Внизу, в пределах ограды, стояла круглая беседка. К востоку от расположенной примерно в трети лиги от замка небольшой деревеньки бежала тропа из пригнанных друг к другу крупных камней. Она вела в лесок, виднеясь то здесь, то там из-за травы, подлеска и деревьев, и терялась в темной чаще.

— Эту дорогу проложили еще римляне, — объяснила Росарио, перехватив его взгляд.

Она придвинула к Алонсо графин с легким красным вином, и он наполнил оба кубка. Появился Эмилио и поставил на низкий столик глубокие тарелки с виноградом, вишней, яблоками, сладкими печеньями.

Разговор то и дело возвращался к младшему Фуэнтесу.

— Мануэль любит музыку и тонко ее чувствует, — говорила хозяйка, срезая с яблока тонкие полоски кожуры серебряным ножиком с костяной ручкой. — Это ему передалось от меня. То, что для других людей — обычные переживания, для него — мелодия и гармония. Верховая езда, любовь, природа, человеческие чувства.

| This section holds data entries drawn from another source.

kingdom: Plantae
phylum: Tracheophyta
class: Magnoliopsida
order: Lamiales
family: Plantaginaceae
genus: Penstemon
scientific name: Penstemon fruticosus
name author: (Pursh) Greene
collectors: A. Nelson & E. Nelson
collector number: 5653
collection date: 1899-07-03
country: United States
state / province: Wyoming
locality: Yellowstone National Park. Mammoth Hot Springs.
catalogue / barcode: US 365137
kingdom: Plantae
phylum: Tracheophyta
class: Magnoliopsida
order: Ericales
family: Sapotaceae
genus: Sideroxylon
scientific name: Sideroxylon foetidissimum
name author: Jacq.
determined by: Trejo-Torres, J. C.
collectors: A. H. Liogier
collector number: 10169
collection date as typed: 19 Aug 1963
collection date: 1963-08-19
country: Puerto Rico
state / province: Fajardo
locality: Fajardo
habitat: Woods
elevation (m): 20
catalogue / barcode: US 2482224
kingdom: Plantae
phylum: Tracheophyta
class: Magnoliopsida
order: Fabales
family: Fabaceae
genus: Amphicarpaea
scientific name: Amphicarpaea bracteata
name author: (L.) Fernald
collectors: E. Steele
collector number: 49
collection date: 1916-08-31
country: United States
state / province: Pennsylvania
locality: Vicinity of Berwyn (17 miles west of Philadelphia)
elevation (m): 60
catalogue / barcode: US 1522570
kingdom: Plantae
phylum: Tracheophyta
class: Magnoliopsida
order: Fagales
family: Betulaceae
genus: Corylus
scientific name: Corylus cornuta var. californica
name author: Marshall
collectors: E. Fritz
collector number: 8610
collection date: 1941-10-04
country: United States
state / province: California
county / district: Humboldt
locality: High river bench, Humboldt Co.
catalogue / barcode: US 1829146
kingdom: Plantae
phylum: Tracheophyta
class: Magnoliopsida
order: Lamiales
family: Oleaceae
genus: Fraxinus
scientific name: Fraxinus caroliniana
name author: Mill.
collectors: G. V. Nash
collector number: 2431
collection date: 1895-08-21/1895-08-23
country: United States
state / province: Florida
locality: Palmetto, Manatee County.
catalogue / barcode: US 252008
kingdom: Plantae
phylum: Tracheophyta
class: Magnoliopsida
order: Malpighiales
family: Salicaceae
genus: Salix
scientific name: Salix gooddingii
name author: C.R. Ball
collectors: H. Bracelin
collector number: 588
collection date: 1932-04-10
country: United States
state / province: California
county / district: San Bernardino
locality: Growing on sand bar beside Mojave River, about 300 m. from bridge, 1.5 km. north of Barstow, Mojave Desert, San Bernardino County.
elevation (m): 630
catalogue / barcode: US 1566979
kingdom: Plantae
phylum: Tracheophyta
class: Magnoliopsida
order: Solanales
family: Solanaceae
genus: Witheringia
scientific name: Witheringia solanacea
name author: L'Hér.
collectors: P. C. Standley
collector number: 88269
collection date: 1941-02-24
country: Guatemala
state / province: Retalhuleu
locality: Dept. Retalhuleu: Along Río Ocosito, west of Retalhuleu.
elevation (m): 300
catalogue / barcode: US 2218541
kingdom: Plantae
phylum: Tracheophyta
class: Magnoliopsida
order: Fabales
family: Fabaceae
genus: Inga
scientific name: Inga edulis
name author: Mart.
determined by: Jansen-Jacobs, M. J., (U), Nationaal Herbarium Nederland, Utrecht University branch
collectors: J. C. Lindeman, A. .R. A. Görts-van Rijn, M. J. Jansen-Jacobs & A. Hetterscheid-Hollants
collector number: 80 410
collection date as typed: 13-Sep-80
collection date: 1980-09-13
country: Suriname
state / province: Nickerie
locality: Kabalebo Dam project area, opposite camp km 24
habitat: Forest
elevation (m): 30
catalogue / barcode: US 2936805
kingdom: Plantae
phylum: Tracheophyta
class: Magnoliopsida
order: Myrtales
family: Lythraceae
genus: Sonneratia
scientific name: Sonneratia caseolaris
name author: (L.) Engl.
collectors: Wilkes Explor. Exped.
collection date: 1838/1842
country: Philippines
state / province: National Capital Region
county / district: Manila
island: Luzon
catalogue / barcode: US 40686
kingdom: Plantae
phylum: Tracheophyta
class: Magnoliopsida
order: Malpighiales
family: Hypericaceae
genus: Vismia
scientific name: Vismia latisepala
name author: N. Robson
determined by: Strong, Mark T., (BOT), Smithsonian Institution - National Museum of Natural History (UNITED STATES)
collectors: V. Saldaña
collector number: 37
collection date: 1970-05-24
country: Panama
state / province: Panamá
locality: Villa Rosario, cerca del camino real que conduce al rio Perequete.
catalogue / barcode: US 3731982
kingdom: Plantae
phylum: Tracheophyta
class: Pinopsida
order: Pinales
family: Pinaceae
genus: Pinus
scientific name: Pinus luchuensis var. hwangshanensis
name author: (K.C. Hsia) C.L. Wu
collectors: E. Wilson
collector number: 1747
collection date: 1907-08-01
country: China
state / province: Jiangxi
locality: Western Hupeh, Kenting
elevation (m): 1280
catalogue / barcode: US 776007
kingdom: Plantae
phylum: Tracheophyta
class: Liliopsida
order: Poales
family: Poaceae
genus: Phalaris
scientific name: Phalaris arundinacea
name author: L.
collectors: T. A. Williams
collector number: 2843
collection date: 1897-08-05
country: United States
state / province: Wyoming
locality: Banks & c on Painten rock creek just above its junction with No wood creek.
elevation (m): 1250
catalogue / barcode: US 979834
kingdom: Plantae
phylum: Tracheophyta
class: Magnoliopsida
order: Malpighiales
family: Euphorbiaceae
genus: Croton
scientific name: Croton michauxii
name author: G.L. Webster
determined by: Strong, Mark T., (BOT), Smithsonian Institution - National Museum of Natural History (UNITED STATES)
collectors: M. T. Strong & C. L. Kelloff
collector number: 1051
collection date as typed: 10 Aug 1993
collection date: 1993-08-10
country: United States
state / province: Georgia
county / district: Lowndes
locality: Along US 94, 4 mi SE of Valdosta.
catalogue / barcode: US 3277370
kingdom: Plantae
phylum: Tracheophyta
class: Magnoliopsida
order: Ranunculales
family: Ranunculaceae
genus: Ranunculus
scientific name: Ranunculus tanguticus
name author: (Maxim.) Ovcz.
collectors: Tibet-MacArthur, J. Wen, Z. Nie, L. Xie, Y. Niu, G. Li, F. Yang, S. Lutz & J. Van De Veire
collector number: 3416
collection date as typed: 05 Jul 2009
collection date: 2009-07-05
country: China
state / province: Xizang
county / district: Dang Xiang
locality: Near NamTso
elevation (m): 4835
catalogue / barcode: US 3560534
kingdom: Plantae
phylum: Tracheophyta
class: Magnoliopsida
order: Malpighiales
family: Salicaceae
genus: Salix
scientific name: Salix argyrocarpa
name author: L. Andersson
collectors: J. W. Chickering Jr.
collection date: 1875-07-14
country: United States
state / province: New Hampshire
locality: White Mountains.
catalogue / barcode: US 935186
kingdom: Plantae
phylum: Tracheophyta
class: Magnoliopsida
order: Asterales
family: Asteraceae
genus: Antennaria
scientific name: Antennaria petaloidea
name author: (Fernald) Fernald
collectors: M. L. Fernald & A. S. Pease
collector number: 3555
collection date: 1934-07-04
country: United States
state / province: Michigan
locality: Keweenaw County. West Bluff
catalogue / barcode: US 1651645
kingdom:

— Да, я знаю об этом. Он говорил мне о музыке поглощения пространств, — вспомнил Алонсо.

— Думаю, он вдоволь наслушался этой музыки за два месяца плавания в открытом океане… — задумчиво произнесла Росарио, коснувшись пальцами локона за ухом. Алонсо казалось, что они вместе видят простертую перед ее мысленным взором бесконечную, играющими бликами, опускающуюся, поднимающуюся, рисующую на самой себе и тут же перечеркивающую нарисованное, то изумрудную, то серую, то синюю, то золотистую гладь.